* **Work order**
Scan the entries for the word "class" and return every line that has it.

Source data
● ● ● ●

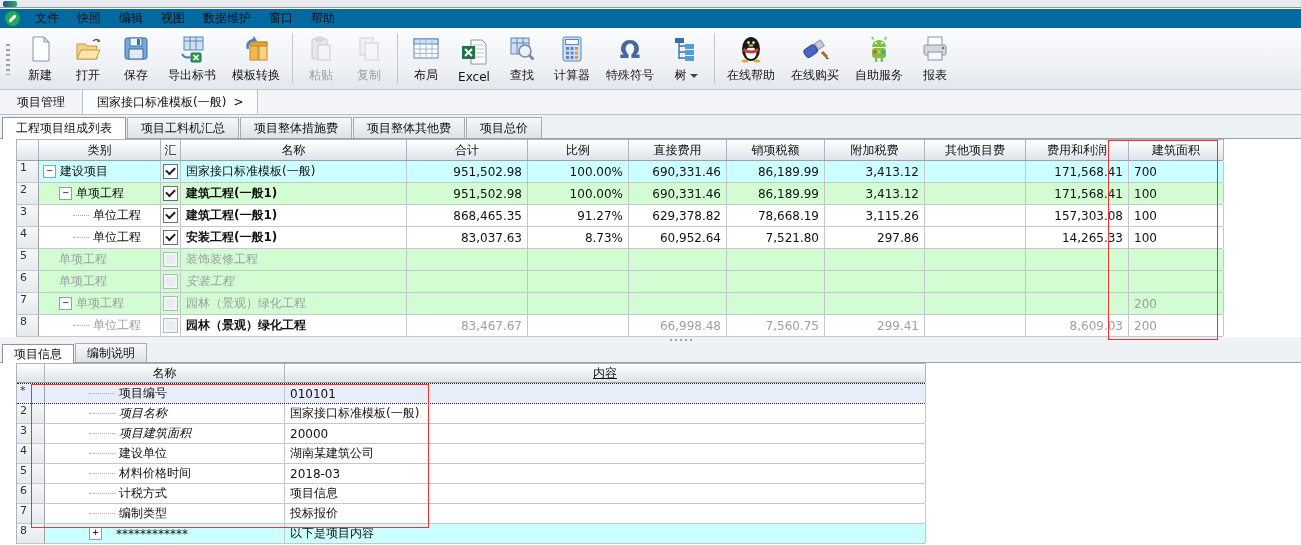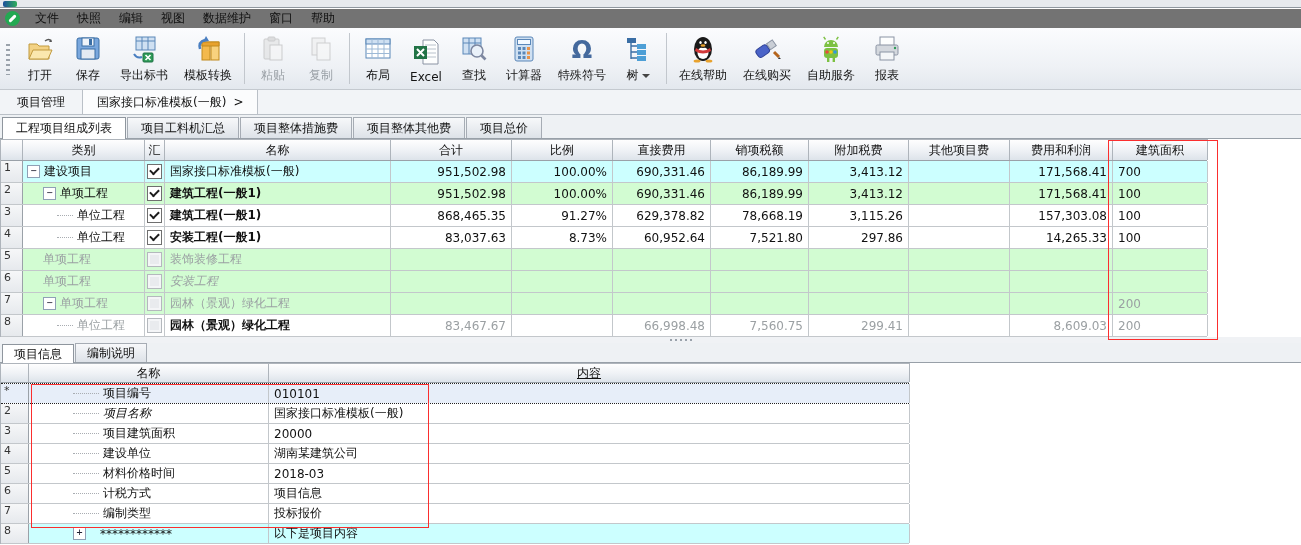--- a/index.html
+++ b/index.html
@@ -8,7 +8,7 @@
   
   .titlebar{position:absolute;left:0;top:0;width:100%;height:8px;background:#e7eaee;border-bottom:1px solid #8f979f;box-sizing:border-box}
   .titlebar .frag{position:absolute;left:3px;top:1px;width:14px;height:6px;background:linear-gradient(90deg,#1d4f9c,#2fae5a);border-radius:2px}
-  .menubar{position:absolute;left:0;top:9px;width:100%;height:19px;background:#737373;display:flex;align-items:center;padding-left:5px;box-sizing:border-box}
+  .menubar{position:absolute;left:0;top:9px;width:100%;height:19px;background:#0369a1;display:flex;align-items:center;padding-left:5px;box-sizing:border-box}
   .applogo{width:15px;height:15px;border-radius:50%;background:#23a952;position:relative;margin-right:6px;flex:none}
   .applogo::after{content:"";position:absolute;left:3px;top:6px;width:9px;height:3px;background:#fff;transform:rotate(-45deg);border-radius:2px}
   .menu-item{padding:2px 9px;white-space:nowrap}

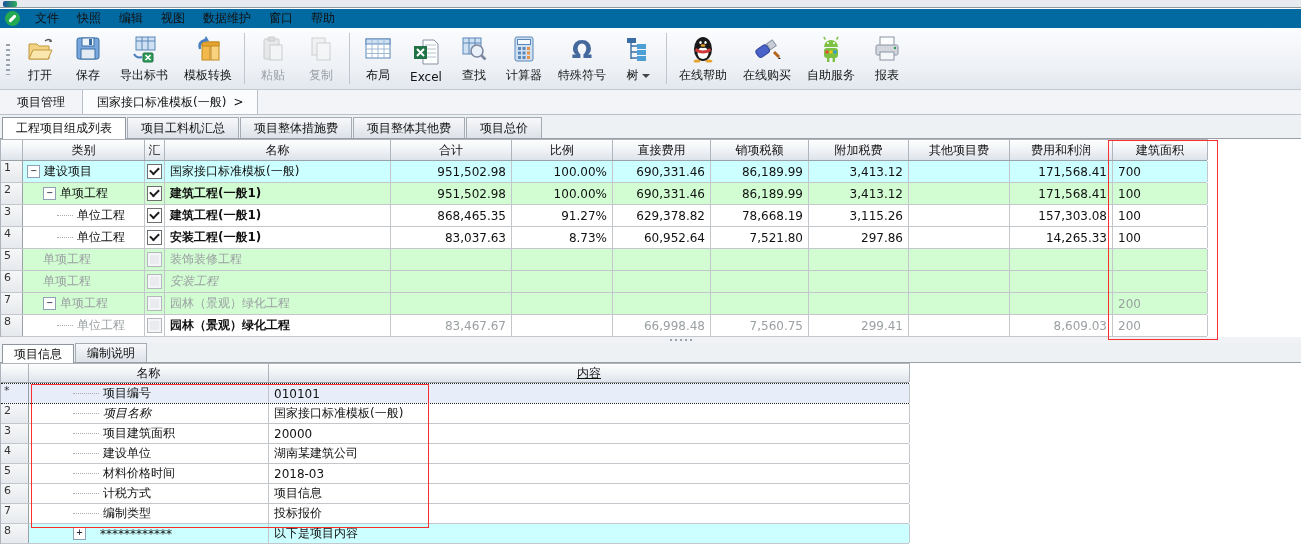--- a/index.html
+++ b/index.html
@@ -100,6 +100,17 @@
   <div class="toolbar">
     <div class="tgrip"></div>
 
+  <div class="tbtn">
+        <div class="ticon">
+          <svg width="30" height="30" viewBox="0 0 30 30">
+            <path d="M8 3 h11 l5 5 v19 h-16 z" fill="#fdfefe" stroke="#8a93a3"></path>
+            <path d="M19 3 l5 5 h-5 z" fill="#dbe4ef" stroke="#8a93a3"></path>
+          </svg>
+        </div>
+        <div class="drop">
+          <span class="lbl">新建</span>
+        </div>
+      </div>
       <div class="tbtn">
         <div class="ticon">
           <svg width="30" height="30" viewBox="0 0 30 30">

● ● ● ●

* **Solved exercise**
   <div class="toolbar">
     <div class="tgrip"></div>
+  <div class="tbtn">
+        <div class="ticon">
+        <div class="drop">
+          <span class="lbl">新建</span>
       <div class="tbtn">
         <div class="ticon">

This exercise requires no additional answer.